THE BEGINNING OF THE ROMAN CATHOLIC CHURCH
For the first three centuries the true Church was almost threatened with extinction, as the persecutions of pagan Rome increased in intensity under the reigns of the heathen Emperors from Nero to Diocletian. In 303 AD. Diocletian, determined once and for all to stamp out Christianity, issued a series of edicts, each more severe than the former, in his effort to exterminate Christianity. Christians were martyred by the thousands and the Roman prisons were filled to overflowing with believers and especially Christian ministers. Then a most unexpected event took place. Constantine (the Great) became Emperor of Rome in the early part of the fourth century. During one of the crucial battles for conquest he is supposed to have seen in the sky a flaming cross (at midday) with the words inscribed in Greek: "By this sign conquer." It may have been pure imagination in an hour of desperation, or an optical illusion, but whatever it was he accepted it as word from Heaven that this cross was his key to victory. Accordingly he not only accepted Christianity but also made it the religion of the Roman Empire. The result was the Roman Catholic Church, which is a mixture of about one-third Christianity, one-third Judaism, and one-third paganism. This was the beginning of the union of Church and State. Constantine, however, did not oppose the old pagan worship of Rome; rather, he superimposed Christianity upon these pagan religions, adopting elements in both; and thus, by allowing the pagans to continue their heathen customs, he made it easy for them to adopt Christianity. The result was the Roman Catholic Church, which is a mixture of about one- third Christianity, one-third Judaism, and one-third paganism. The Roman Catholic Church thus pretends to accept most of the cardinal doctrines of Christendom, plus the holy days and priesthood copied from Judaism, and the superstitions and fetishes of paganism with its charms such as holy water, candles, and images.
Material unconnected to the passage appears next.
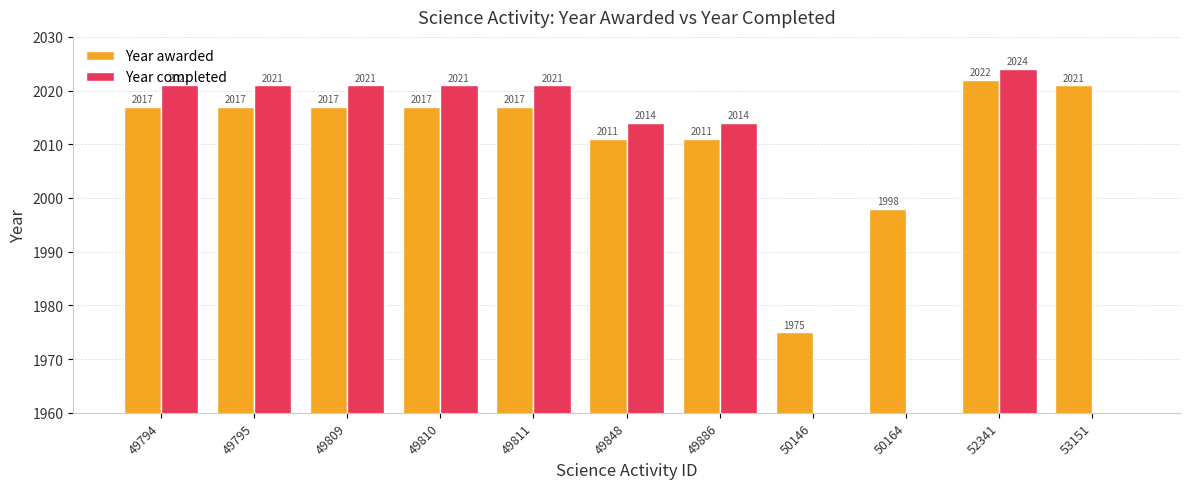

Rank the categories by Year awarded value from lowest to highest.

50146, 50164, 49848, 49886, 49794, 49795, 49809, 49810, 49811, 53151, 52341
The church of Christ (that is Christ's church, not a name for the church) technically began at the death of Jesus in about 29-31 AD. The commonly given date for the beginning of the church is the Shavuot (Pentecost) of the same year, when the apostles preached the first gospel sermon and about 3,000 souls were added to the church (Acts 2). This church spread from Jerusalem throughout the area, and after about 15 years the members of the church were given the designation "Christians" (Acts 11:26). Each congregation of the church was independent of all others although they shared a common belief, assembled on the first day of the week (and often on other days), regularly participated in "the Lord's Supper" (possibly weekly), and sometimes shared preachers. They were most notable for a missionary spirit and a willingness to die for their beliefs. During the reign of Constantine as Roman Emperor Christianity was officially recognized and shortly thereafter was made the "official" religion of the empire. By this time the governmental plan of the empire had crept into the church, with some bishops (elders) claiming authority over several congregations. There soon developed three, and later five, "sees" (governmental areas) centered around the largest cities of the empire (Rome, Antioch, Byzantium, Alexandria) and Jerusalem. None had authority over the others. The development of this hierarchical system and the ecumenical councils to make decisions for all the church can fairly be said to be the beginning of the Roman and Orthodox Catholic churches. Over a period of years the Bishop of Rome claimed supreme authority over the other bishops. Other doctrinal issues were involved as well, but in 1054 the Bishop of Rome "excommunicated" the Bishop of Constantinople (Byzantium). Most people give this date as the start of the Eastern Orthodox Church, although it is really a date for the beginning of the Roman Catholic Church being separate from the scriptural government, and therefore the true body, of the church. The Eastern Orthodox faith has remained essentially independent of the western church from that time. The Catholic Church maintained its supremacy in western Europe for several centuries.